NADH:ubiquinone oxidoreductase complex assembly factor 2  (NDUFAF2), also known as B17.2L or NDUFA12L is a protein that in humans is encoded by the NDUFAF2, or B17.2L, gene. The NDUFAF2 protein is a chaperone involved in the assembly of NADH dehydrogenase (ubiquinone) also known as complex I, which is located in the mitochondrial inner membrane and is the largest of the five complexes of the electron transport chain. Mutations in this gene have been associated with progressive encephalopathy and Leigh disease resulting from mitochondrial complex I deficiency.

Structure 

NDUFAF2 is located on the q arm of chromosome 5 in position 12.1. The NDUFAF2 gene produces a 20 kDa protein composed of 169 amino acids. The protein is a chaperone of the complex I NDUFA12 subunit family.

Function 

NADH:ubiquinone oxidoreductase (complex I) catalyzes the transfer of electrons from NADH to ubiquinone (coenzyme Q) in the first step of the mitochondrial respiratory chain, resulting in the translocation of protons across the inner mitochondrial membrane. The NDUFAF2 gene encodes a complex I assembly factor, B17.2L, that is important for the correct function of the mitochondrial respiratory chain. Specifically, B17.2L acts as a molecular chaperone, associating with an 830 kDa subassembly in the late stages of complex I assembly.

Clinical significance 
Mutations in NDUFAF2 have been associated with complex I deficiency and mitochondrial diseases.
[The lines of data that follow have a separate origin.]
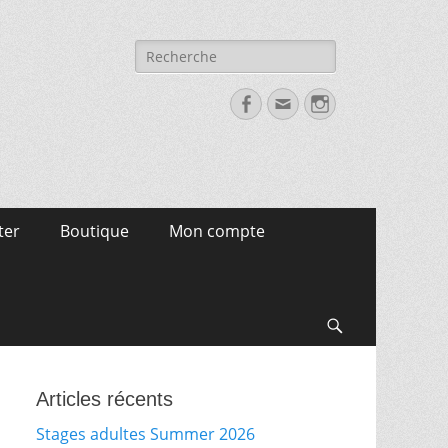
Recherche
pour:
Facebook
Email
Instagram
ter
Boutique
Mon compte
Search
Articles récents
Stages adultes Summer 2026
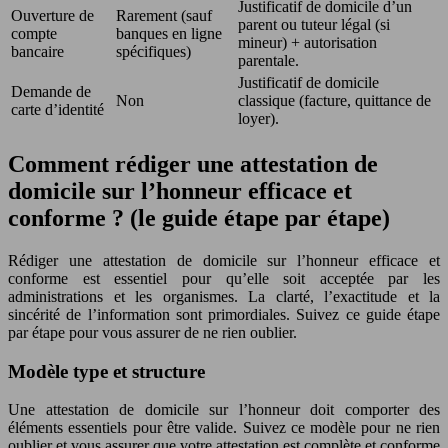
Justificatif de domicile d’un
Ouverture de
Rarement (sauf
parent ou tuteur légal (si
compte
banques en ligne
mineur) + autorisation
bancaire
spécifiques)
parentale.
Justificatif de domicile
Demande de
Non
classique (facture, quittance de
carte d’identité
loyer).
Comment rédiger une attestation de
domicile sur l’honneur efficace et
conforme ? (le guide étape par étape)
Rédiger une attestation de domicile sur l’honneur efficace et
conforme est essentiel pour qu’elle soit acceptée par les
administrations et les organismes. La clarté, l’exactitude et la
sincérité de l’information sont primordiales. Suivez ce guide étape
par étape pour vous assurer de ne rien oublier.
Modèle type et structure
Une attestation de domicile sur l’honneur doit comporter des
éléments essentiels pour être valide. Suivez ce modèle pour ne rien
oublier et vous assurer que votre attestation est complète et conforme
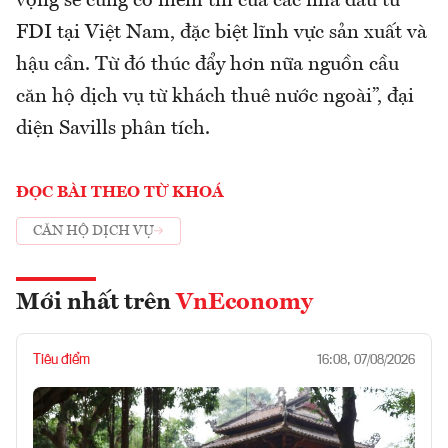
vọng sẽ củng cố niềm tin của các nhà đầu tư
FDI tại Việt Nam, đặc biệt lĩnh vực sản xuất và
hậu cần. Từ đó thúc đẩy hơn nữa nguồn cầu
căn hộ dịch vụ từ khách thuê nước ngoài”, đại
diện Savills phân tích.
ĐỌC BÀI THEO TỪ KHOÁ
CĂN HỘ DỊCH VỤ
Mới nhất trên
VnEconomy
Tiêu điểm
16:08, 07/08/2026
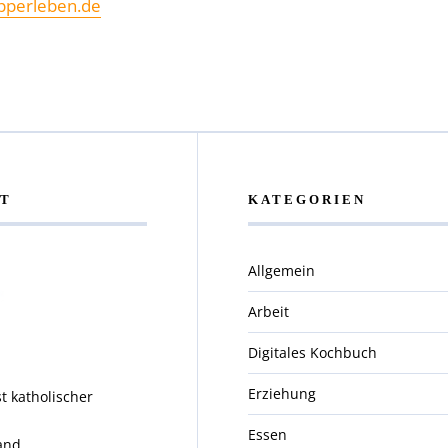
pperleben.de
T
KATEGORIEN
Allgemein
Arbeit
Digitales Kochbuch
Erziehung
t katholischer
.
Essen
and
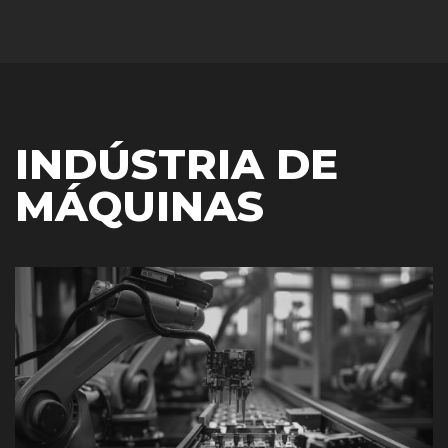
INDÚSTRIA DE
MÁQUINAS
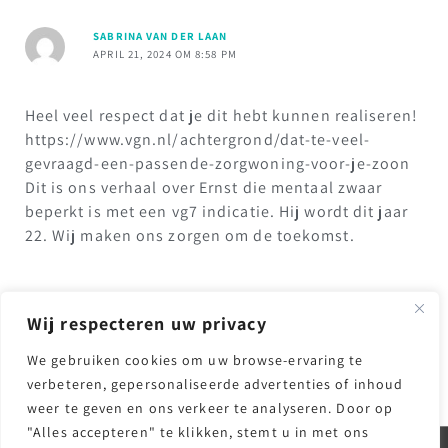
SABRINA VAN DER LAAN
APRIL 21, 2024 OM 8:58 PM
Heel veel respect dat je dit hebt kunnen realiseren!
https://www.vgn.nl/achtergrond/dat-te-veel-
gevraagd-een-passende-zorgwoning-voor-je-zoon
Dit is ons verhaal over Ernst die mentaal zwaar
beperkt is met een vg7 indicatie. Hij wordt dit jaar
22. Wij maken ons zorgen om de toekomst.
Wij respecteren uw privacy
Reacties zijn gesloten.
We gebruiken cookies om uw browse-ervaring te
verbeteren, gepersonaliseerde advertenties of inhoud
weer te geven en ons verkeer te analyseren. Door op
"Alles accepteren" te klikken, stemt u in met ons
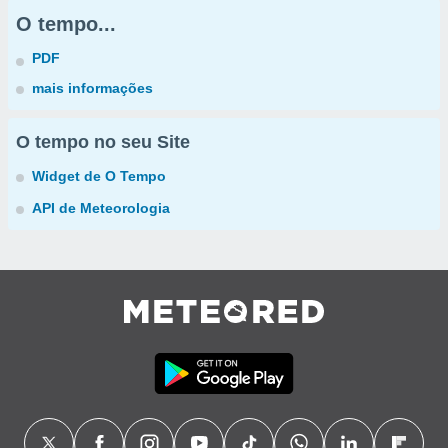
O tempo...
PDF
mais informações
O tempo no seu Site
Widget de O Tempo
API de Meteorologia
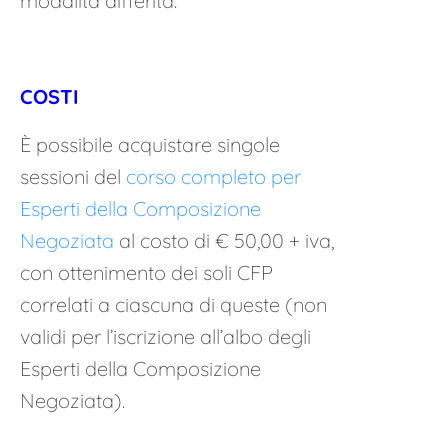
modalità differita.
COSTI
È possibile acquistare
singole
sessioni del
corso completo per
Esperti della Composizione
Negoziata
al costo di
€ 50,00 + iva
,
con ottenimento dei soli CFP
correlati a ciascuna di queste (non
validi per l’iscrizione all’albo degli
Esperti della Composizione
Negoziata).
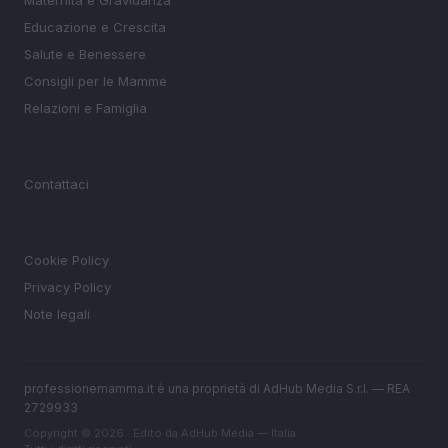
Maternità e Gravidanza
Educazione e Crescita
Salute e Benessere
Consigli per le Mamme
Relazioni e Famiglia
MAGAZINE
Contattaci
LEGALE
Cookie Policy
Privacy Policy
Note legali
professionemamma.it è una proprietà di AdHub Media S.r.l. — REA
2729933
Copyright © 2026 · Edito da AdHub Media — Italia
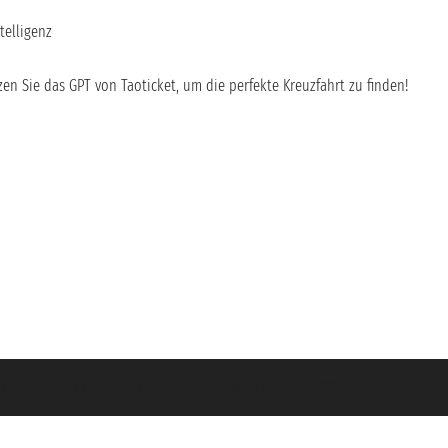
telligenz
en Sie das GPT von Taoticket, um die perfekte Kreuzfahrt zu finden!
- Versicherung Unipol - Versicherungspolice n. 206484182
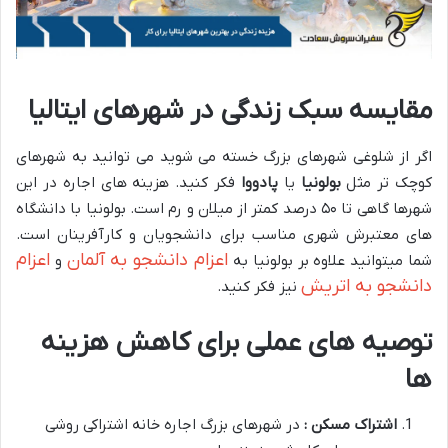
مقایسه سبک زندگی در شهرهای ایتالیا
اگر از شلوغی شهرهای بزرگ خسته می شوید می توانید به شهرهای
کوچک تر مثل
بولونیا
یا
پادووا
فکر کنید. هزینه های اجاره در این
شهرها گاهی تا ۵۰ درصد کمتر از میلان و رم است. بولونیا با دانشگاه
های معتبرش شهری مناسب برای دانشجویان و کارآفرینان است.
اعزام دانشجو به آلمان
اعزام
شما میتوانید علاوه بر بولونیا به
و
دانشجو به اتریش
نیز فکر کنید.
توصیه های عملی برای کاهش هزینه
ها
اشتراک مسکن :
در شهرهای بزرگ اجاره خانه اشتراکی روشی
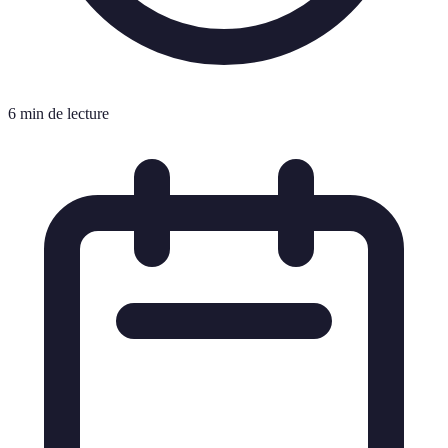
6 min de lecture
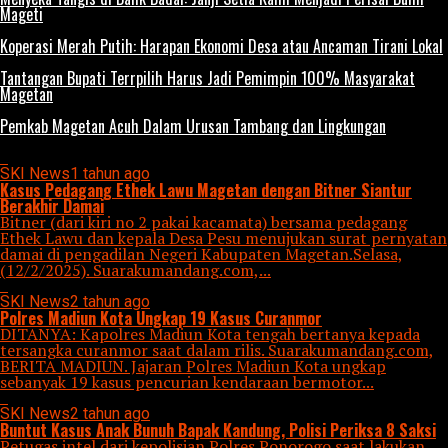
Mageti
Koperasi Merah Putih: Harapan Ekonomi Desa atau Ancaman Tirani Lokal
Tantangan Bupati Terrpilih Harus Jadi Pemimpin 100% Masyarakat
Magetan
Pemkab Magetan Acuh Dalam Urusan Tambang dan Lingkungan
All posts tagged "KASUS"
SKI News
1 tahun ago
Kasus Pedagang Ethek Lawu Magetan dengan Bitner Siantur
Berakhir Damai
Bitner (dari kiri no 2 pakai kacamata) bersama pedagang
Ethek Lawu dan kepala Desa Pesu menujukan surat pernyatan
damai di pengadilan Negeri Kabupaten Magetan.Selasa,
(12/2/2025). Suarakumandang.com,...
SKI News
2 tahun ago
Polres Madiun Kota Ungkap 19 Kasus Curanmor
DITANYA: Kapolres Madiun Kota tengah bertanya kepada
tersangka curanmor saat dalam rilis. Suarakumandang.com,
BERITA MADIUN. Jajaran Polres Madiun Kota ungkap
sebanyak 19 kasus pencurian kendaraan bermotor...
SKI News
2 tahun ago
Buntut Kasus Anak Bunuh Bapak Kandung, Polisi Periksa 8 Saksi
Petugas intel dari kepolisian Polres Ponorogo saat lakukan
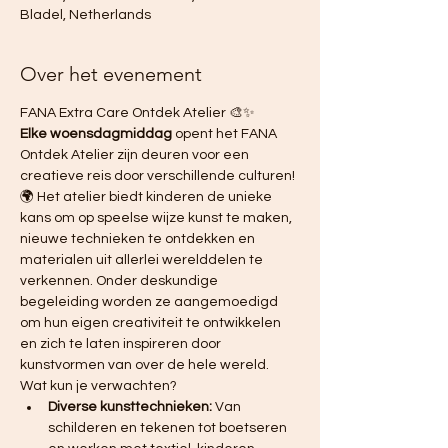
Bladel, Netherlands
Over het evenement
FANA Extra Care Ontdek Atelier 🎨✨ 
Elke woensdagmiddag
 opent het FANA 
Ontdek Atelier zijn deuren voor een 
creatieve reis door verschillende culturen! 
🌍 Het atelier biedt kinderen de unieke 
kans om op speelse wijze kunst te maken, 
nieuwe technieken te ontdekken en 
materialen uit allerlei werelddelen te 
verkennen. Onder deskundige 
begeleiding worden ze aangemoedigd 
om hun eigen creativiteit te ontwikkelen 
en zich te laten inspireren door 
kunstvormen van over de hele wereld.
Wat kun je verwachten?
Diverse kunsttechnieken:
 Van 
schilderen en tekenen tot boetseren 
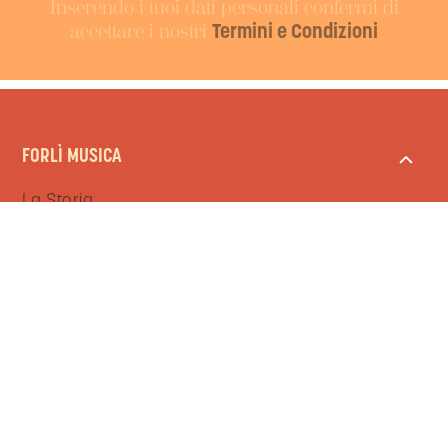
Inserendo i tuoi dati personali confermi di
accettare i nostri
Termini e Condizioni
FORLÌ MUSICA
La Storia
Orchestra Maderna
Amici dell'Arte
Organizzazione
Sostenitori
PROGETTI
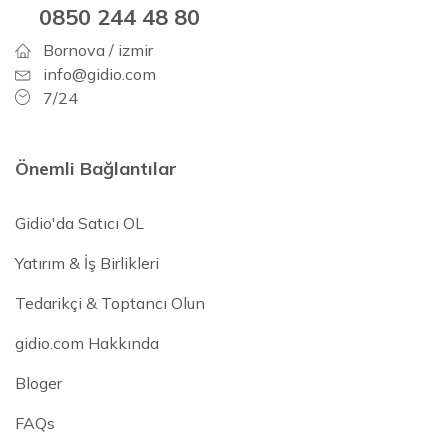
0850 244 48 80
Bornova / izmir
info@gidio.com
7/24
Önemli Bağlantılar
Gidio'da Satıcı OL
Yatırım & İş Birlikleri
Tedarikçi & Toptancı Olun
gidio.com Hakkında
Bloger
FAQs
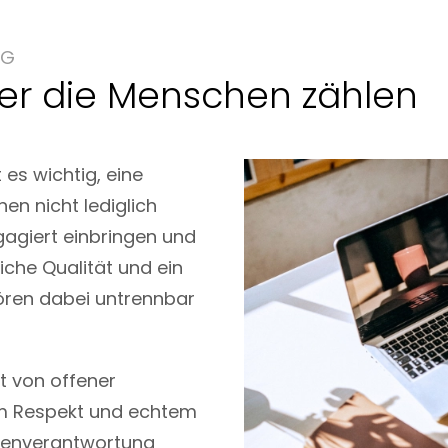
NG
 der die Menschen zählen
es wichtig, eine
hen nicht lediglich
gagiert einbringen und
iche Qualität und ein
ören dabei untrennbar
gt von offener
m Respekt und echtem
genverantwortung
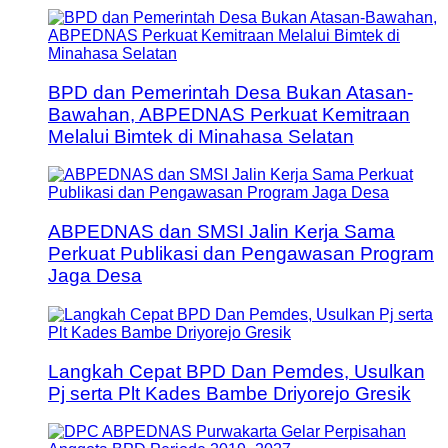
BPD dan Pemerintah Desa Bukan Atasan-
Bawahan, ABPEDNAS Perkuat Kemitraan
Melalui Bimtek di Minahasa Selatan
ABPEDNAS dan SMSI Jalin Kerja Sama
Perkuat Publikasi dan Pengawasan Program
Jaga Desa
Langkah Cepat BPD Dan Pemdes, Usulkan
Pj serta Plt Kades Bambe Driyorejo Gresik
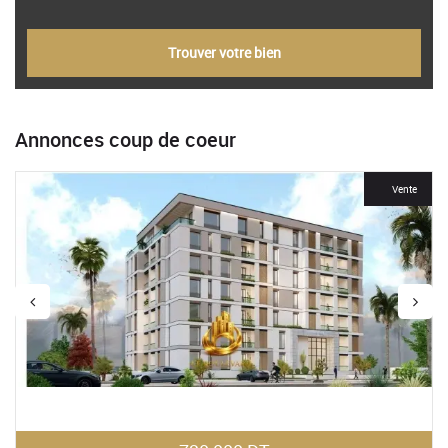
Trouver votre bien
Annonces coup de coeur
For Rent
Vente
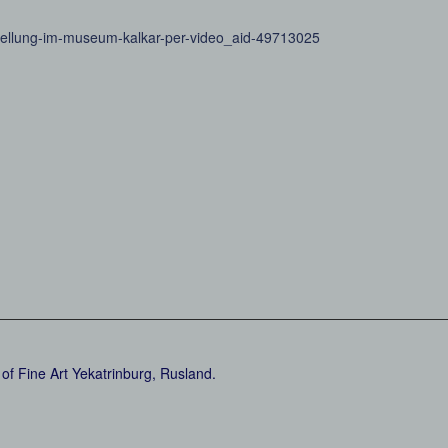
sstellung-im-museum-kalkar-per-video_aid-49713025
of Fine Art Yekatrinburg, Rusland.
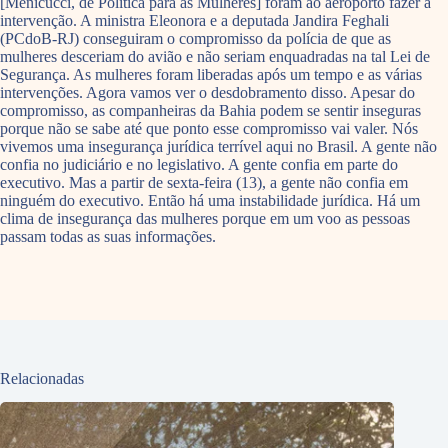
[Menicucci, de Política para as Mulheres] foram ao aeroporto fazer a
intervenção. A ministra Eleonora e a deputada Jandira Feghali
(PCdoB-RJ) conseguiram o compromisso da polícia de que as
mulheres desceriam do avião e não seriam enquadradas na tal Lei de
Segurança. As mulheres foram liberadas após um tempo e as várias
intervenções. Agora vamos ver o desdobramento disso. Apesar do
compromisso, as companheiras da Bahia podem se sentir inseguras
porque não se sabe até que ponto esse compromisso vai valer. Nós
vivemos uma insegurança jurídica terrível aqui no Brasil. A gente não
confia no judiciário e no legislativo. A gente confia em parte do
executivo. Mas a partir de sexta-feira (13), a gente não confia em
ninguém do executivo. Então há uma instabilidade jurídica. Há um
clima de insegurança das mulheres porque em um voo as pessoas
passam todas as suas informações.
Relacionadas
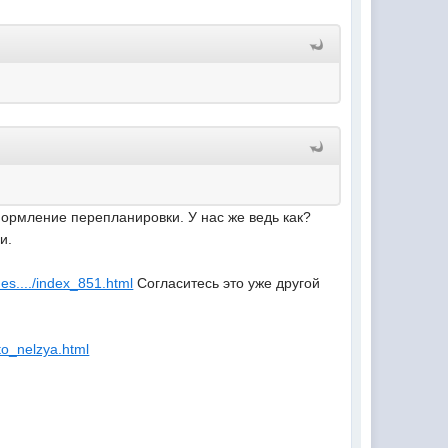
формление перепланировки. У нас же ведь как?
и.
nes..../index_851.html
Согласитесь это уже другой
to_nelzya.html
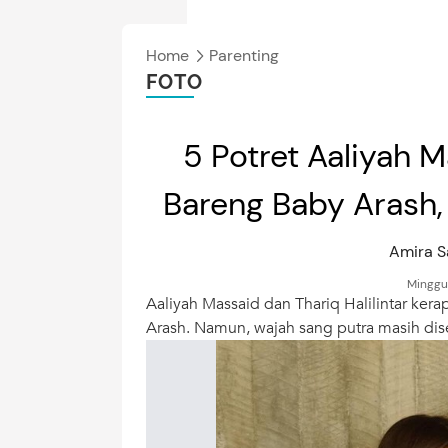
Home
Parenting
FOTO
5 Potret Aaliyah M
Bareng Baby Arash,
Amira S
Minggu
Aaliyah Massaid dan Thariq Halilintar k
Arash. Namun, wajah sang putra masih dise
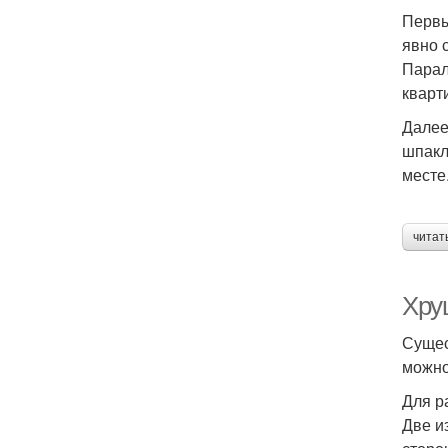
Первы
явно 
Парал
кварт
Далее
шпакл
месте
читат
Хру
Сущес
можно
Для р
Две и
These disorders are a result of the dysfunction of the mitochondrial respiratory chain and can cause a wide range of clinical manifestations from lethal neonatal disease to adult-onset neurodegenerative disorders. Phenotypes include macrocephaly with progressive leukodystrophy, non-specific encephalopathy, cardiomyopathy, myopathy, liver disease, Leigh syndrome, Leber hereditary optic neuropathy, and some forms of Parkinson disease. Clinically, NDUFAF2 mutations have been associated with progressive encephalopathy and Leigh disease.

Interactions 
In addition to co-complexes, NDUFAF2 has protein-protein interactions with CYB5B SEC22B, TMEM97, TMEM201, SPG21, LPAR3, STX8, OPTN.